- Problem requirements
Please give back only the lines below from the one containing "right ankle: (291, 636)" to the one containing "left knee: (107, 551)", each repeated word for word, both ends included.

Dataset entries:
┄┄┄┄┄┄

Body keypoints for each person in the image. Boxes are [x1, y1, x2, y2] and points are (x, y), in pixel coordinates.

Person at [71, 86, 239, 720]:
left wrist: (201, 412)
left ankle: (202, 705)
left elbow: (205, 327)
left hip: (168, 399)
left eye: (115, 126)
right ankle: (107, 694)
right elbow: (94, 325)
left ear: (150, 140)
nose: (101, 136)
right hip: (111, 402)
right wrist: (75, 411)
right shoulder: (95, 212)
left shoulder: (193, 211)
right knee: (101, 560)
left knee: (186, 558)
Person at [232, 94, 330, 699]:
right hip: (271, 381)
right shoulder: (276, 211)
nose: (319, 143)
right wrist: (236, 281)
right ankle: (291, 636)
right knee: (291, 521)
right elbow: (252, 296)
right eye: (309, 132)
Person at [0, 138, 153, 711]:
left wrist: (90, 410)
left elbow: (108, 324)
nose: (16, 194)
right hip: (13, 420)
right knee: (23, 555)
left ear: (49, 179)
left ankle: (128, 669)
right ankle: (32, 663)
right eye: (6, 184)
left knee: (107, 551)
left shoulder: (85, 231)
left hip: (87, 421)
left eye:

┄┄┄┄┄┄

- Answer to the problem
right ankle: (291, 636)
right knee: (291, 521)
right elbow: (252, 296)
right eye: (309, 132)
Person at [0, 138, 153, 711]:
left wrist: (90, 410)
left elbow: (108, 324)
nose: (16, 194)
right hip: (13, 420)
right knee: (23, 555)
left ear: (49, 179)
left ankle: (128, 669)
right ankle: (32, 663)
right eye: (6, 184)
left knee: (107, 551)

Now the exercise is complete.